Files
dolt/doc/faq.md
T
Aaron Boodman 5950eac64c Update faq.md
2016-08-03 22:11:55 -07:00

2.7 KiB

Frequently Asked Questions

How is this a database? There's not even a query language!

First, we do plan to have some sort query language one day. But such a thing is sort of like the last step of a long journey that we are just at the beginning of. Right now we are working on the underlying primitives that would allow a query system to be built and work well.

Second, the term database isn't well-defined. There are a lot of different systems that call themselves databases.

We like to think the word has a certain heft, and certain expectations that go along with it: A database should deal with lots of small, structured records well. A database should never lose or corrupt data. A database should support efficient queries on different attributes.

Noms can and should be a database, not merely a datastore. We're not quite there yet, but we're off to a good start, and we do think we have the necessary tools.

Decentralized like BitTorrent?

No, decentralized like Git.

Specifically, Noms isn't itself a peer-to-peer network. If you can get two instances to share data, somehow, then they can synchronize. Noms doesn't define how this should happen though.

Currently, instances mainly share data via either HTTP/DNS or a filesystem. But it should be easy to add other mechanisms. For example, it seems like Noms could run well on top of BitTorrent, or IPFS. You should look into it.

Isn't it wasteful to store every version?

Noms deduplicates chunks of data that are identical within one database. So if multiple versions of one dataset share a lot of data, or if the same data is present in multiple datasets, Noms only stores one copy.

That said, it is definitely possible to have write patterns that defeat this.

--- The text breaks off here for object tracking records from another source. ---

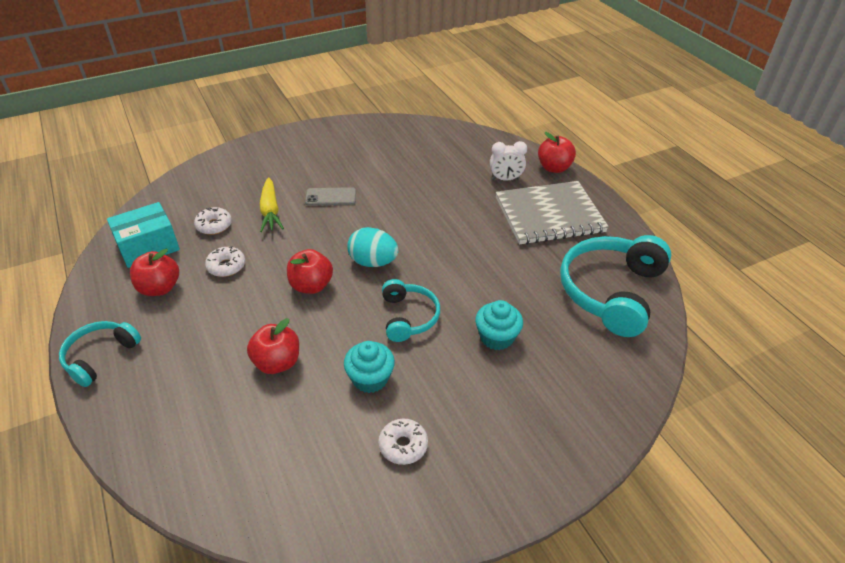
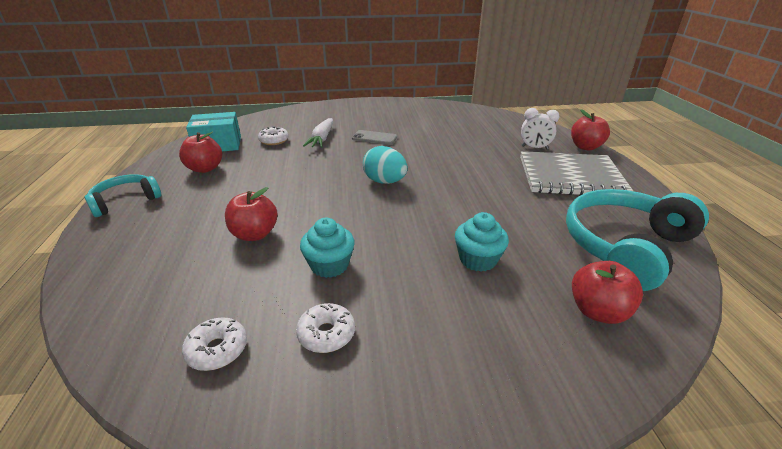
camera: 20 degrees right, 10 degrees down
(226, 266) = (264, 164): white donut -> white donut (217, 350)
(270, 211) = (322, 139): yellow carrot -> white carrot
(311, 286) = (322, 188): red apple -> red apple (597, 311)
(409, 317) = (395, 225): turquoise headphones -> none

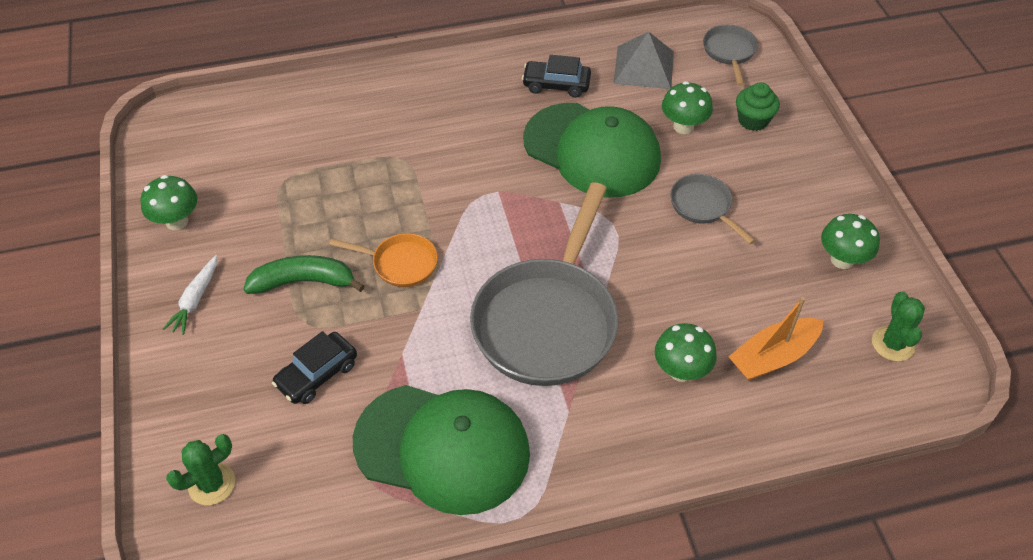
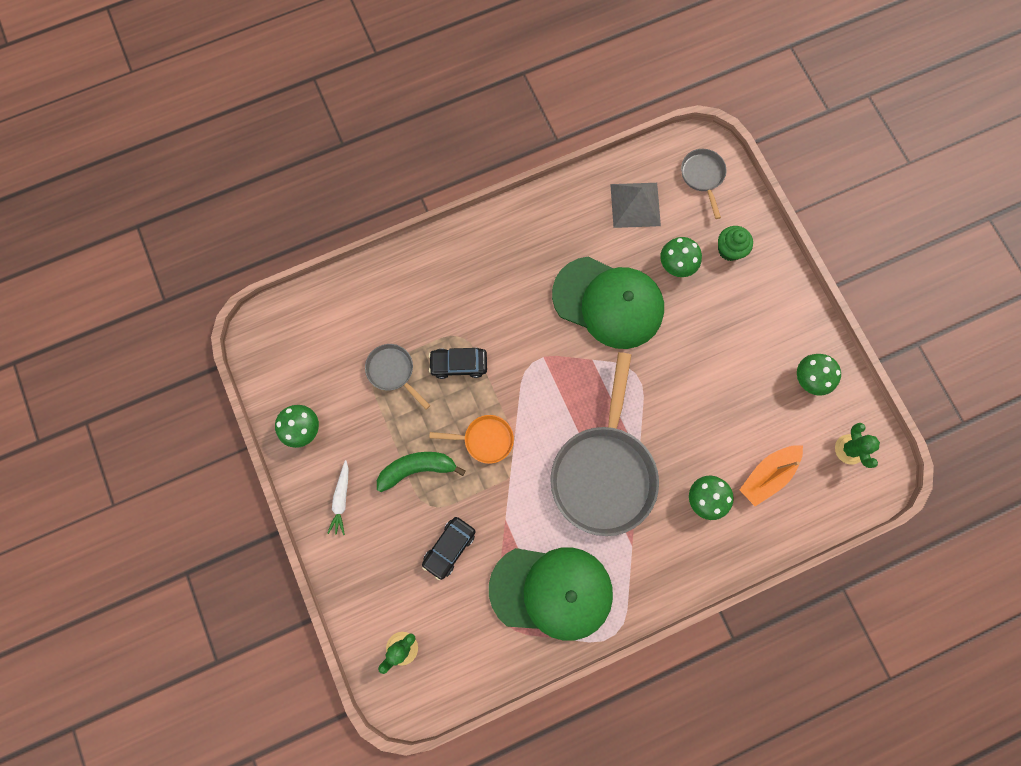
camera: 10 degrees left, 25 degrees up
(556, 85) = (567, 236): black car -> black car (458, 364)
(703, 206) = (701, 345): grey pan -> grey pan (393, 371)

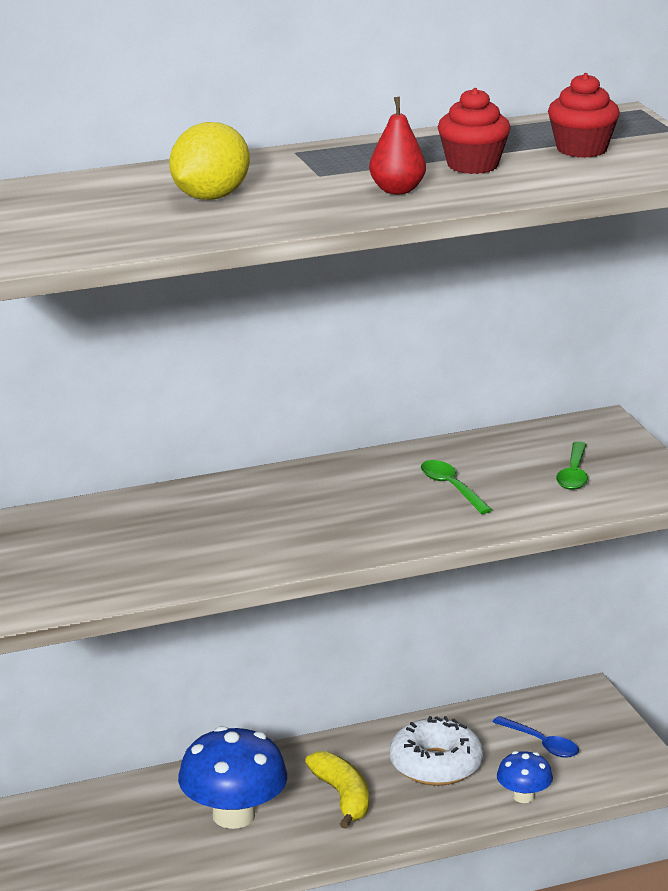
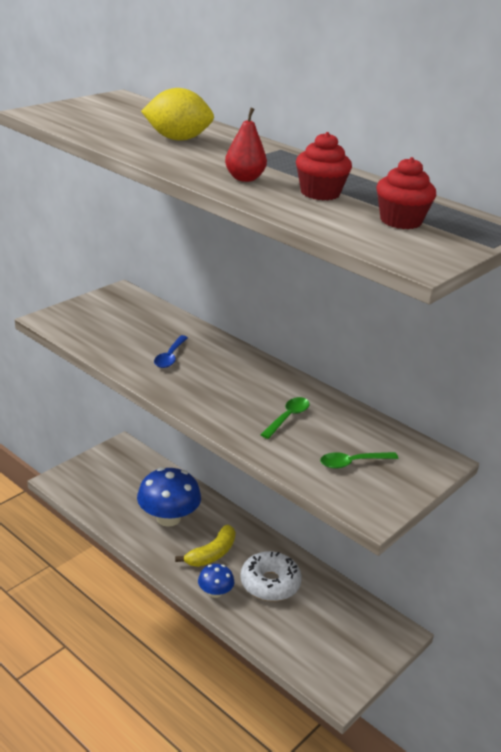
camera: 60 degrees right, 5 degrees up
(523, 796) = (265, 633): blue mushroom -> blue mushroom (215, 592)
(541, 744) = (327, 626): blue spoon -> blue spoon (170, 357)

Deduplication is done at the chunk level, and chunks are currently set to an average size of 4KB. So if you change about 1 byte in every 4096 in a single commit, and those changed bytes are well-distributed throughout the dataset, then we will end up making a complete copy of the dataset.

Is there a way to not store the entire history?

Theoretically, definitely. In Git, for example, the concept of "shallow clones" exists, and we could do something similar in Noms. This has not been implemented yet.

Why is it called Noms?

  1. It's insert-only. OMNOMNOM.
  2. It's content addressed. Every value has its own hash, or name.

Are you sure Noms doesn't stand for something?

Pretty sure. But if you like, you can pretend it stands for Non-Mutable Store.

You don't know what you're doing!

Not a question. But, fair enough.